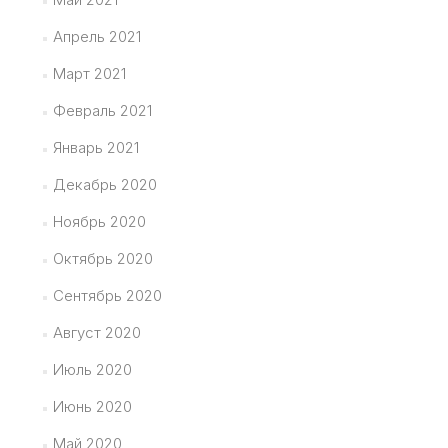
Апрель 2021
Март 2021
Февраль 2021
Январь 2021
Декабрь 2020
Ноябрь 2020
Октябрь 2020
Сентябрь 2020
Август 2020
Июль 2020
Июнь 2020
Май 2020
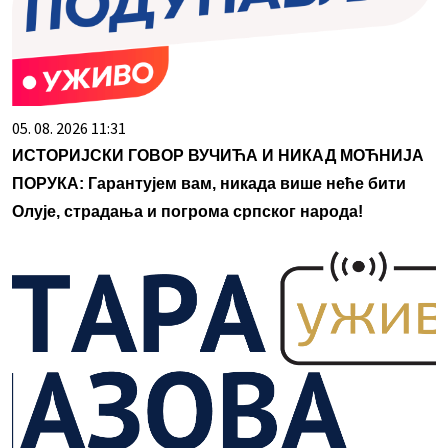
05. 08. 2026 11:31
ИСТОРИЈСКИ ГОВОР ВУЧИЋА И НИКАД МОЋНИЈА
ПОРУКА: Гарантујем вам, никада више неће бити
Олује, страдања и погрома српског народа!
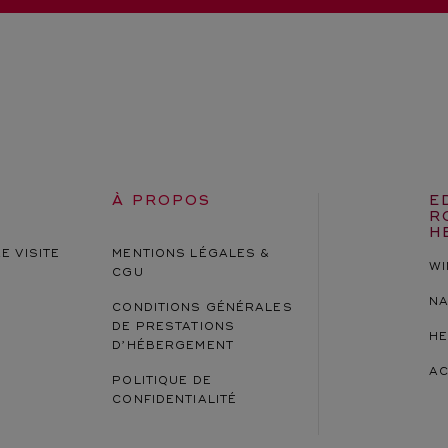
À PROPOS
E
R
H
E VISITE
MENTIONS LÉGALES &
WI
CGU
NA
CONDITIONS GÉNÉRALES
DE PRESTATIONS
HE
D’HÉBERGEMENT
AC
POLITIQUE DE
CONFIDENTIALITÉ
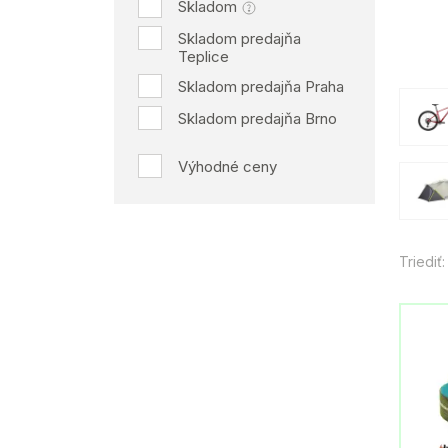
Skladom
Skladom predajňa
Teplice
Skladom predajňa Praha
Skladom predajňa Brno
Výhodné ceny
Triediť:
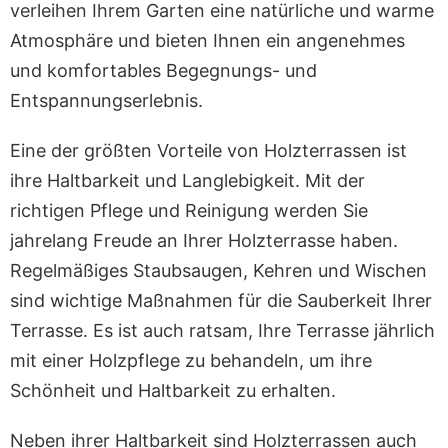
verleihen Ihrem Garten eine natürliche und warme
Atmosphäre und bieten Ihnen ein angenehmes
und komfortables Begegnungs- und
Entspannungserlebnis.
Eine der größten Vorteile von Holzterrassen ist
ihre Haltbarkeit und Langlebigkeit. Mit der
richtigen Pflege und Reinigung werden Sie
jahrelang Freude an Ihrer Holzterrasse haben.
Regelmäßiges Staubsaugen, Kehren und Wischen
sind wichtige Maßnahmen für die Sauberkeit Ihrer
Terrasse. Es ist auch ratsam, Ihre Terrasse jährlich
mit einer Holzpflege zu behandeln, um ihre
Schönheit und Haltbarkeit zu erhalten.
Neben ihrer Haltbarkeit sind Holzterrassen auch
= = = =
(Exercise): Turn the listing into a numbered list, beginning at its start and going on through the line with "CONFIDENTIALITÉ", including that line. Leave out blank lines and the pictures.

(Completed exercise):
1. Апрель 2021
2. Март 2021
3. Февраль 2021
4. Январь 2021
5. Декабрь 2020
6. Ноябрь 2020
7. Октябрь 2020
8. Сентябрь 2020
9. Август 2020
10. Июль 2020
11. Июнь 2020
12. Май 2020
13. 05. 08. 2026 11:31
14. ИСТОРИЈСКИ ГОВОР ВУЧИЋА И НИКАД МОЋНИЈА
15. ПОРУКА: Гарантујем вам, никада више неће бити
16. Олује, страдања и погрома српског народа!
17. À PROPOS
18. E
19. R
20. H
21. E VISITE
22. MENTIONS LÉGALES &
23. WI
24. CGU
25. NA
26. CONDITIONS GÉNÉRALES
27. DE PRESTATIONS
28. HE
29. D’HÉBERGEMENT
30. AC
31. POLITIQUE DE
32. CONFIDENTIALITÉ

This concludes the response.